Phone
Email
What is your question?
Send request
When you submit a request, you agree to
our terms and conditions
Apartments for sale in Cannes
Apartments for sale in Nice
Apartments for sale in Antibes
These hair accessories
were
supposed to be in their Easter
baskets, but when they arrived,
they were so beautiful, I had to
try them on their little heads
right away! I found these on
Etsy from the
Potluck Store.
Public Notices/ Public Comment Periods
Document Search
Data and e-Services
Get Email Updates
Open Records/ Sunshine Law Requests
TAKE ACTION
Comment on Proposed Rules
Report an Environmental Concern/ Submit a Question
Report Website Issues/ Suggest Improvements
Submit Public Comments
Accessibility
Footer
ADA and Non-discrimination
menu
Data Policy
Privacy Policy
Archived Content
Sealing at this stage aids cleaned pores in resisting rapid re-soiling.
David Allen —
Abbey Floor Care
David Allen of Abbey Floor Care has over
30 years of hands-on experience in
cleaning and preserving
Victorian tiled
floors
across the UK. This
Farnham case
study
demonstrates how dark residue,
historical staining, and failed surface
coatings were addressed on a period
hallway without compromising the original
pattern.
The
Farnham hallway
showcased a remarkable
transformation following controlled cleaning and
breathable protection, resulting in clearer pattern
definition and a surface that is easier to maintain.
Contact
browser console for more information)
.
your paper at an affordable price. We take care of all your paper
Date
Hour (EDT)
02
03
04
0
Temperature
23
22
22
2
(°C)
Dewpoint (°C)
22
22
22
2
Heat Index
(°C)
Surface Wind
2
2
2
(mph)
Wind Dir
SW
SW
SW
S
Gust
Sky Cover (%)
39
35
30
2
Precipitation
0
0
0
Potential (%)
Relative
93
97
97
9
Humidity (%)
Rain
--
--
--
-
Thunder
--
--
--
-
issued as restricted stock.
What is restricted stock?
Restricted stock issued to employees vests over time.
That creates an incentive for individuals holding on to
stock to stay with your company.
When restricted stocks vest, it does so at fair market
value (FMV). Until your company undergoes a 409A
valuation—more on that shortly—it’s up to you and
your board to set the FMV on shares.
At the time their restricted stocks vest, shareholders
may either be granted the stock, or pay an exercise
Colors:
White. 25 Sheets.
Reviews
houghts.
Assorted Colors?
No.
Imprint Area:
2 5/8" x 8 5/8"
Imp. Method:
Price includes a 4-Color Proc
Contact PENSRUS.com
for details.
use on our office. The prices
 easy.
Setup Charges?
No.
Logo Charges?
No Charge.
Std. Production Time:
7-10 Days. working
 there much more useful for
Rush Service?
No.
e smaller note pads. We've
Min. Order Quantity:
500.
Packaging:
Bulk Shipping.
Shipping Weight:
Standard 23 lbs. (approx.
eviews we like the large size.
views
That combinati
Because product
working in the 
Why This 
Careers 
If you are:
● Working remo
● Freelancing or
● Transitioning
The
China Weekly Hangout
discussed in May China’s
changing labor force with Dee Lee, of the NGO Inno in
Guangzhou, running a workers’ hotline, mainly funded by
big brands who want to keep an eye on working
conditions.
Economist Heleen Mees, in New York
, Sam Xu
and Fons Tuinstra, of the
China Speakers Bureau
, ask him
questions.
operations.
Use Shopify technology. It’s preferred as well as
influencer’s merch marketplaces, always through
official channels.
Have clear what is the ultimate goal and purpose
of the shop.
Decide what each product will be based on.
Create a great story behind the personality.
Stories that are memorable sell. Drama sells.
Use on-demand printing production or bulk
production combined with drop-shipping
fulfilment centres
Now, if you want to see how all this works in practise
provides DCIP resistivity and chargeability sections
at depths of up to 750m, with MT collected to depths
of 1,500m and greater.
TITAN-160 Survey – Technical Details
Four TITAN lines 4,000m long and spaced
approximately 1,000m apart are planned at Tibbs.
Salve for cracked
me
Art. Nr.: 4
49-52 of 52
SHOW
########
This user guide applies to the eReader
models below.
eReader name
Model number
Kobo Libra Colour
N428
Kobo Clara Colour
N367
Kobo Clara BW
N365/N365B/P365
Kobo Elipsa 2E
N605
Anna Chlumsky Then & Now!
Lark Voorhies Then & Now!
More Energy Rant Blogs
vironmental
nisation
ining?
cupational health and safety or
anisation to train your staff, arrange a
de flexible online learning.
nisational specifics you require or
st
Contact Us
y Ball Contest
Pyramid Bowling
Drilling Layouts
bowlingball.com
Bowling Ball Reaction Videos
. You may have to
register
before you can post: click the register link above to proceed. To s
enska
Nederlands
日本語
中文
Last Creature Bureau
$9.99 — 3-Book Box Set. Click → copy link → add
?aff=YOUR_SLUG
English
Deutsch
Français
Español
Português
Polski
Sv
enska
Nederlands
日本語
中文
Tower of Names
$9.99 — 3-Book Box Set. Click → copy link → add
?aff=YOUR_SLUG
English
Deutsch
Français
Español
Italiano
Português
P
########
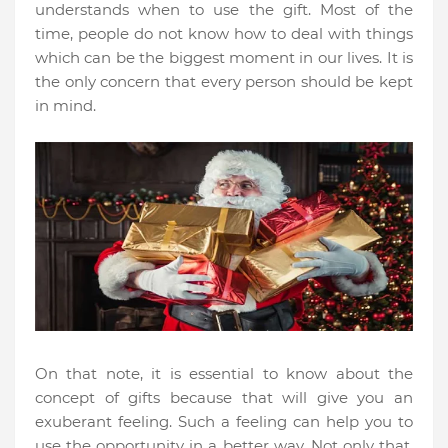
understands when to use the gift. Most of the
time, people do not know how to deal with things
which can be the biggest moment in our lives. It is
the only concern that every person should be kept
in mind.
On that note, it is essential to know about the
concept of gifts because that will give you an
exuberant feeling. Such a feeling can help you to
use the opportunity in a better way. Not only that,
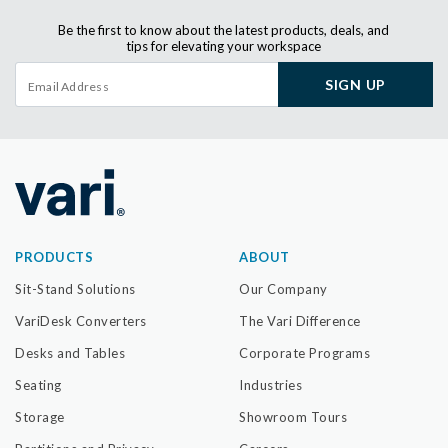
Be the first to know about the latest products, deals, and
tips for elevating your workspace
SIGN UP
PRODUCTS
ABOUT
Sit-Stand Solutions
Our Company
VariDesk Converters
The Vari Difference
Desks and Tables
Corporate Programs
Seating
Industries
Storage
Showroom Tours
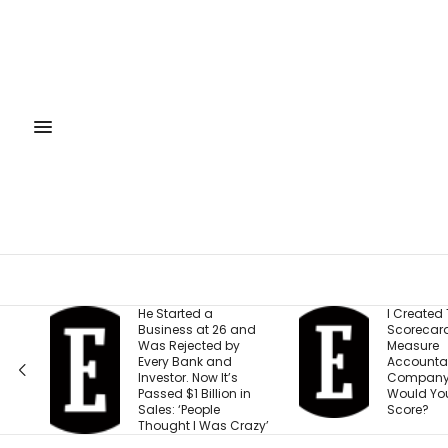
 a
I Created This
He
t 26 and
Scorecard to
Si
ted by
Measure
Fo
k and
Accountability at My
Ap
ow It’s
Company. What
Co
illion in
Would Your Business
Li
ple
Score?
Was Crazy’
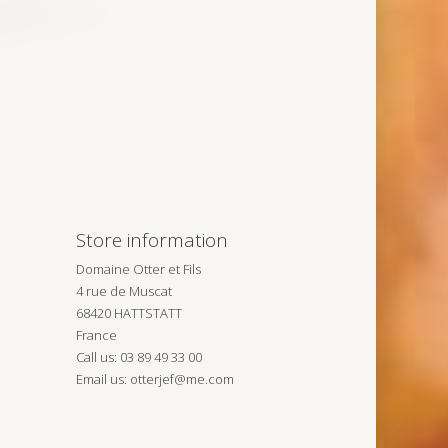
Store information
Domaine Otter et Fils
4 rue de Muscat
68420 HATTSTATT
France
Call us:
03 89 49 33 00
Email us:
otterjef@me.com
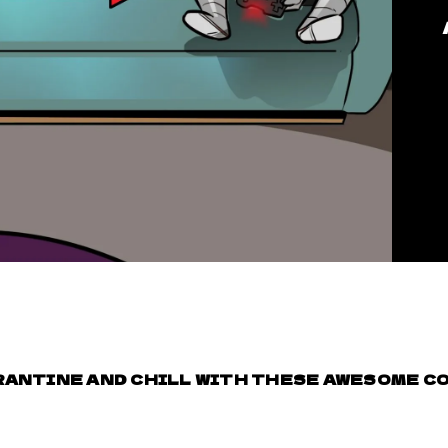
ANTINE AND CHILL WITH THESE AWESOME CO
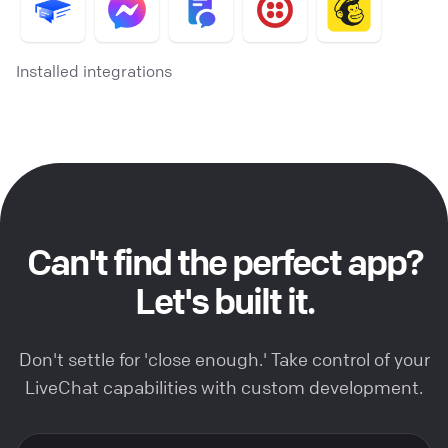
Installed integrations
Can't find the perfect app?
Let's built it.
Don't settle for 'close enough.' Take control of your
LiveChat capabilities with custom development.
########
▶ _What to work on_
Look over the records. Copy the lines that include the word "cleaning".

▶ _Result for this exercise_
cleaning and preserving
transformation following controlled cleaning and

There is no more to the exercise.